It is not convenient to directly estimate regional-scale water storage as it is labour intensive and expensive work. Many researchers have shown that Gravity Recovery and Climate Experiment (GRACE) gravimetry offers an alternative remote sensing tool [1,18,19,20,21], which is capable of monitoring water storage. This water may include surface water, groundwater, soil moisture, snow and ice. GRACE has emerged as a vital information source to hydrologists, as it can be used for optimal groundwater observations at a regional scale. When there is a large change in groundwater storage volume in a small area, GRACE can then detect the corresponding mass change because of its high signal-to-noise ratio [22,23,24]. Therefore, GRACE data can be an excellent source of monitoring the variation in groundwater storage.
To the best of our knowledge, very few attempts have been made to study PSInSAR derived land subsidence and GRACE gravity derived groundwater together [22,25,26]. For London, this is the first InSAR-GRACE study. The PSInSAR and GRACE are independent datasets and at different spatial resolution, hence the two datasets have not been directly correlated. The results are rather verified with observed borehole groundwater data and observed GNSS height values at various stations. In this paper, we comprehensively analysed the relationship between surface deformation and groundwater variation. We also discussed various natural and anthropogenic factors which affect both these phenomena.

2. Study Area

In the study, the area chosen is the administrative area of Greater London (black boundary in the Figure 1). The area is bounded by 0°30′ W and 0°20′ E longitudes and 51°42′ N and 51°17′ N latitudes, covering an area of approximately 1600 km2 in the southern part of England.
The London basin is infilled by younger Paleogene deposits and the chalk group forms a rim around it and has a depth exceeding 200 m in central London [27,28]. Table 1 summarizes the geology of the London Basin, which shows that the Bagshot formation and the Claygate member are present above the London clay.

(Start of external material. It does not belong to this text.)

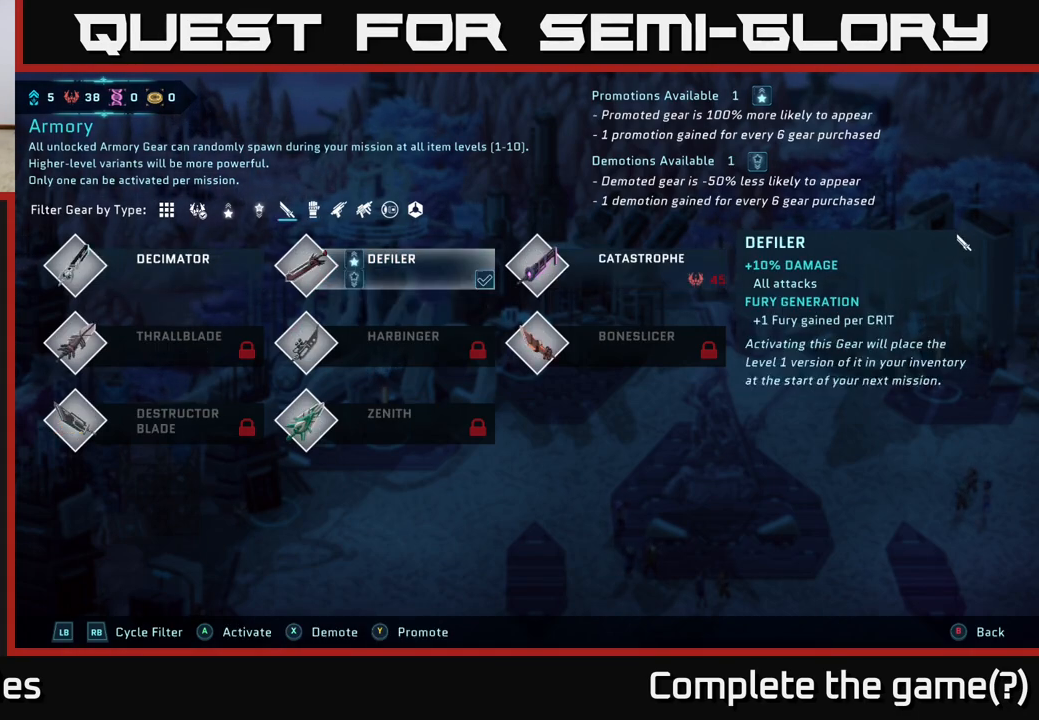
{"buttons": [], "left_stick": "center", "right_stick": "center", "events": []}
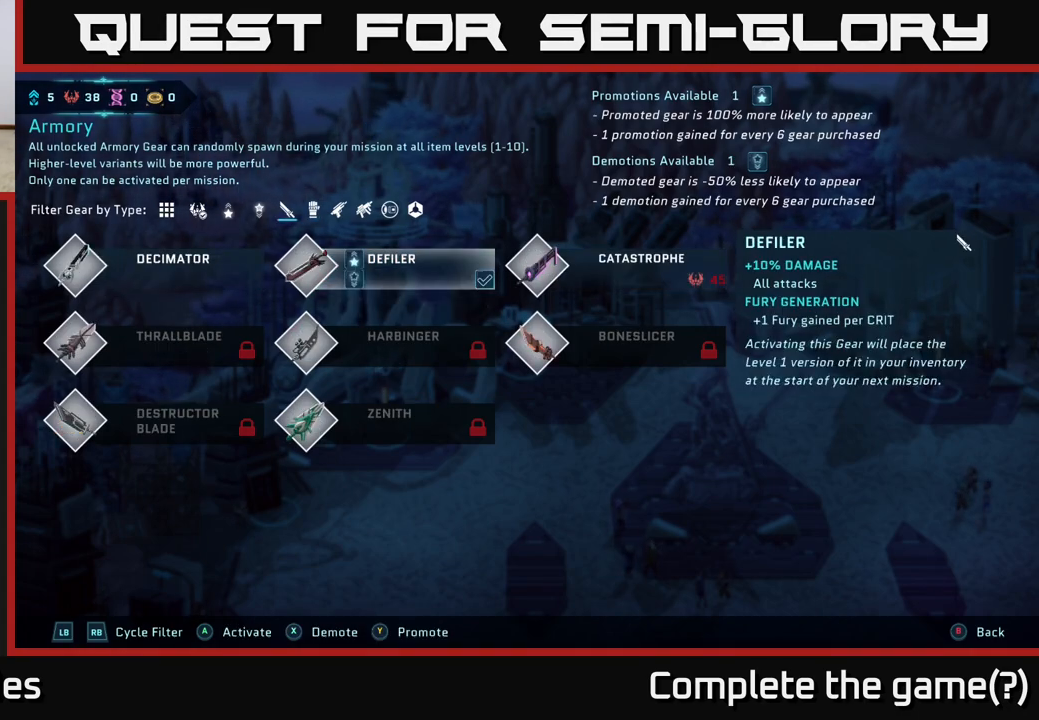
{"buttons": [], "left_stick": "center", "right_stick": "center", "events": []}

These are young deposits and form nearly 50% of the geology of the basin. London clay is densely fissured and has a blue-grey texture, and beneath this is the Harwich formation which is mainly made of sand and gravels. Then comes the Lambeth group, which consists of sands, silts and clays. The Cretaceous era is mainly marked by chalk deposits, which forms one of the most important geological formations in the UK, as it accounts for the majority of the groundwater used in the country. The chalk aquifer provides approximately 60% of the groundwater used in the country [29] and also is a source for nearly 80% of public water supply in the catchment area of the River Thames and approximately 20% in London [30].
The water supply in London for public and industrial use [10] is mainly provided by the chalk group aquifer and it also provides significant base flow to the Thames, with a base flow index of 0.63 [8]. Even though the Paleogene group are not the main deposits, they confine the underlying chalk aquifer around central London. These provide a heterogeneous nature to the hydrogeology of the region and a good amount of groundwater can be present in sand-rich horizons. The study of the hydrogeology of central London and the response of the chalk aquifer to faulting by different researchers have highlighted that different permeability of faults results in irregular groundwater flow [9,31]. The infrastructure and lithology can cause ample pressure on the properties of the chalk aquifer in the Thames basin [32], and chalk has a porosity of dual-medium with matrix and fracture [33,34]. When the groundwater level declines then most flow occurs in fractures and storage occurs in a matrix. The chalk aquifer’s primary porosity is between 0.25–0.40, which is due to the coccoliths found in the aquifer, which does not allow water to drain easily as the pore throats are tiny [35,36] and hence groundwater storage of the Thames aquifer is mainly secondary porosity along faults.
According to the Copernicus EEA European urban atlas (UA), the land use within the London area is dominated by dense to medium density urban fabric with multiple industrial units and stretched port areas along the river Thames [37]. Additionally, according to the 2011 population census of the UK, the total population of London is around 9.5 million and has been continuously increasing since the 1980s. The ever-increasing population is exerting a pressure on groundwater to meet the increasing demand and thus can cause the problem of land subsidence.

3. Materials and Methods

This study used InSAR, boreholes, GNSS, GRACE and Global Land Data Assimilation System (GLDAS) data obtained from various sources. The specifications of data used is summarised in Table 2 and the overall methodology used in this study is shown in Figure 2.
The methodology mainly involved processing of InSAR data to calculate land subsidence/uplift using PSInSAR principle and validating the InSAR results using GNSS data. It also involved calculating change in groundwater level using GRACE anomalies and GLDAS models. Finally, land subsidence/uplift and groundwater variation were correlated and studied in conjunction. The study was carried out for the time period between December 2002 to December 2010 in London.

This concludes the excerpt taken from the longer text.